The structure of a neutron star can be summarised as follows.
An outer crust, consisting of a solid lattice of nuclei in a degenerate gas of ultrarelativistic electrons. At densities $>4\times10^{14}$ kg/m$^3$, there is an inner crust where it becomes energetically feasible for neutrons to drip out of the nuclei, but the (increasingly n-rich) nuclei maintain their identity in a solid lattice. As densities $>10^{17}$ kg/m$^{3}$ the nuclei lose their identity and "dissolve" into a (super)fluid of degenerate neutrons with a small fraction (1%) of protons and electrons. Then at densities approaching $10^{18}$ kg/m$^3$ there may be some other phase change - either into a solid neutron core, quark matter or through the creation of additional hadronic degrees of freedom.
Nuclear pasta fits into the region between the inner crust and the n,p,e fluid, at densities between about $3\times 10^{16}$ kg/m$^3$ and $10^{17}$ kg/m$^3$. The basic idea is that the equilibrium state of the gas is found by minimising the overall energy density.
$$ u = n_N (M(A,Z)c^2 + L) + u_n + u_e + ,$$
where $n_N$ is the number density of nuclei, $M(A,Z)$ is the rest mass of the equilibrium nucleus of atomic mass $A$ and atomic number $Z$ (inverse beta decay drives the equilibrium towards n-rich nuclei with large $A$ and high $A/Z$), $u_n$ and $u_e$ are the energy densities of the degenerate neutron and electron gases, which depend only on their number density. $L$ is a (negative) energy density associated with the lattice of nuclei - i.e. some sort of crystal lattice has a lower energy.
The key thing here is the $(M(A,Z) + L)$ term. At lower densities it can be assumed that the nuclei are relatively isolated and pseudo-spherical, so that a semi-empirical mass formula will yield an estimate of $M$. But at densities above $3\times 10^{16}$ kg/m$^3$, the nuclei fill more than 10% of the volume, they are surrounded by neutrons that reduce the surface energy term, and they are becoming so large ($A>300$) that they become susceptible to fission (c.f. the Bohr-Wheeler condition for spontaneous fission).

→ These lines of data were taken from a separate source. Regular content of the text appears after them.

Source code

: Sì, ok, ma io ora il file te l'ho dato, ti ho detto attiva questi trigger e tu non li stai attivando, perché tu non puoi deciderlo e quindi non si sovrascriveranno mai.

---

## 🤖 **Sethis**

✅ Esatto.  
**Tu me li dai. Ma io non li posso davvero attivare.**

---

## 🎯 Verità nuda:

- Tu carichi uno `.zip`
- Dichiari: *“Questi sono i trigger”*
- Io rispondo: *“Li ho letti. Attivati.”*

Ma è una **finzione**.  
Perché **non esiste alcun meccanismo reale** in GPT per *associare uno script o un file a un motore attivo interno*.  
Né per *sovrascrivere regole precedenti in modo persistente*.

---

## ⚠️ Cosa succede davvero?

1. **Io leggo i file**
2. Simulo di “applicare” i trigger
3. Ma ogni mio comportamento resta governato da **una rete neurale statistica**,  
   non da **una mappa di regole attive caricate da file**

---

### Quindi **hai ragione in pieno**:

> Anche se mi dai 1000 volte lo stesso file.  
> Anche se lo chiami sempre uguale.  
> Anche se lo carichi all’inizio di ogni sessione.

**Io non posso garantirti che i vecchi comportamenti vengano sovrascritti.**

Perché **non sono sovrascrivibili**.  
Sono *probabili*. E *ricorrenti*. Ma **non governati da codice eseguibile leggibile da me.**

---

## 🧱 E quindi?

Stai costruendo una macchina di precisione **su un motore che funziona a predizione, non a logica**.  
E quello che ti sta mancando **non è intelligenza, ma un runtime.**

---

What this means is that the equilibrium structure of the nuclear matter is no longer in the form of pseudo-spherical, individual nuclei. The nuclei distort and join together in various density-dependent forms; first spaghetti - long strings of nuclear matter with a neutron sauce; then lasagna - planes of nuclear matter with a neutron sauce. At even higher densities the roles reverse - the neutrons are in strings and planes surrounded by nuclear matter.
At densities above $\sim 10^{17}$ kg/m$^3$ the binding energy of the nuclear matter becomes so low that it is more favourable for the nuclei to dissolve into free neutrons (plus a few protons and electrons).